He also said that Palestinian Authority Chairman Yasser Arafat is continuing to give financial support to the Aksa Martyrs Brigades, a Fatah-affiliated terror group.

Mofaz also said that Arafat is continuing to spread a pro- terror policy in the PA. He said that there is a consensus locally and internationally that as long as Arafat remains leader of the PA it will not be possible to get back to the negotiating table.

He said there were missed opportunities in the past to remove Arafat. Now, he said, the problem is "how and when" to get rid of Arafat. He said that the government is now examining the possibility of "creating a different situation" and thereby enabling a resumption of negotiations.

As for the IDF's activities in Palestinian cities, Mofaz said it has no interest in remaining there, but has no other choice at the moment.
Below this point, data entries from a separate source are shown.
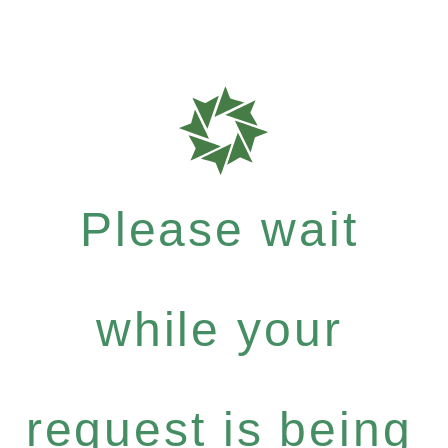
Please wait
while your
request is being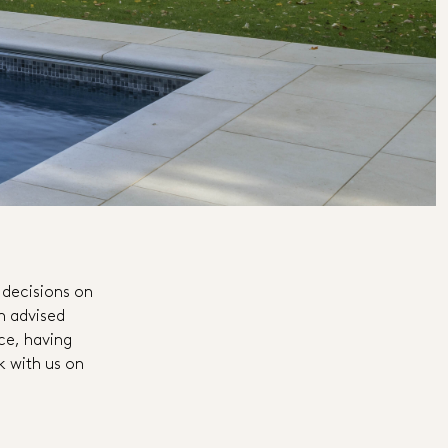
 decisions on
an advised
nce, having
k with us on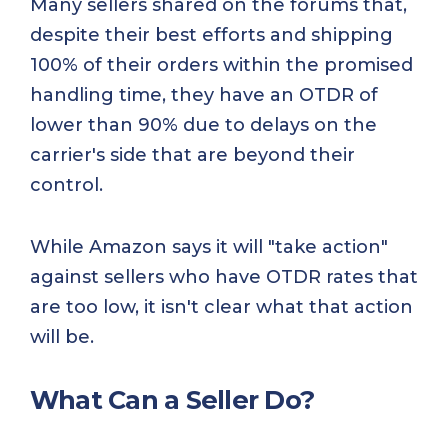
Many sellers shared on the forums that,
despite their best efforts and shipping
100% of their orders within the promised
handling time, they have an OTDR of
lower than 90% due to delays on the
carrier's side that are beyond their
control.
While Amazon says it will "take action"
against sellers who have OTDR rates that
are too low, it isn't clear what that action
will be.
What Can a Seller Do?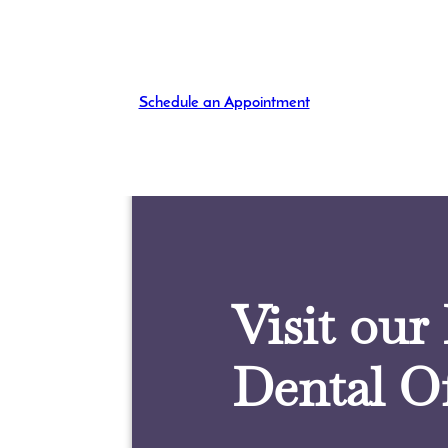
Schedule an Appointment
Visit our
Dental Of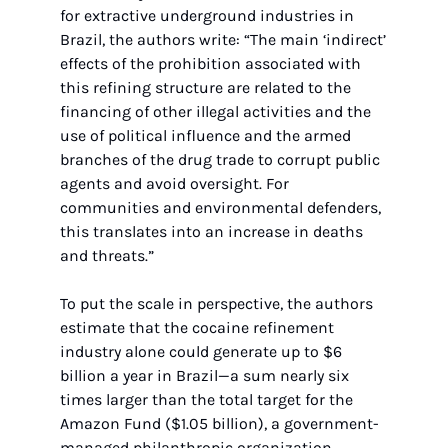
for extractive underground industries in 
Brazil, the authors write: “The main ‘indirect’ 
effects of the prohibition associated with 
this refining structure are related to the 
financing of other illegal activities and the 
use of political influence and the armed 
branches of the drug trade to corrupt public 
agents and avoid oversight. For 
communities and environmental defenders, 
this translates into an increase in deaths 
and threats.”
To put the scale in perspective, the authors 
estimate that the cocaine refinement 
industry alone could generate up to $6 
billion a year in Brazil—a sum nearly six 
times larger than the total target for the 
Amazon Fund ($1.05 billion), a government-
managed philanthropic organization 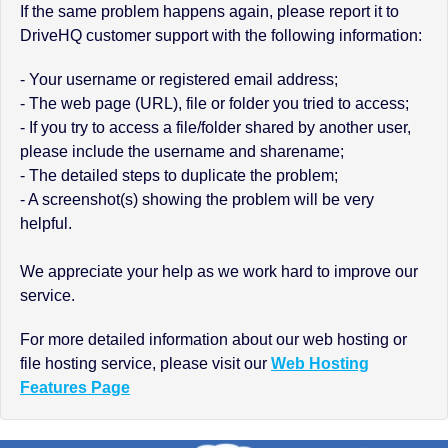
If the same problem happens again, please report it to
DriveHQ customer support with the following information:
- Your username or registered email address;
- The web page (URL), file or folder you tried to access;
- If you try to access a file/folder shared by another user,
please include the username and sharename;
- The detailed steps to duplicate the problem;
- A screenshot(s) showing the problem will be very
helpful.
We appreciate your help as we work hard to improve our
service.
For more detailed information about our web hosting or
file hosting service, please visit our
Web Hosting
Features Page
He noted that Samaria has become a center for terror activities.

Chief of Staff Ya'alon reportedly said at a closed forum un Washington, D.C. last week that secret negotiations were under way among Hamas, Mahmoud Abbas (Abu Mazen), and Muhammad Dahlan, which he described as a silent coup against Arafat, noting that the aim of the talks was to turn Abbas into the prime minister of the PA and bring about a three- month cease-fire with Hamas, an idea that he said was turned down by the Hamas leadership in Damascus despite being supported by Hamas in the territories.

He also noted that the Hamas no longer demands a return to the pre-1967 borders as a condition for a cease-fire but instead reiterated demands that the IDF pull back to its positions prior to September 2000. He said that when Arafat became aware of the talks, he foiled all attempts to reach a cease fire, suggesting that nothing could be done without his permission.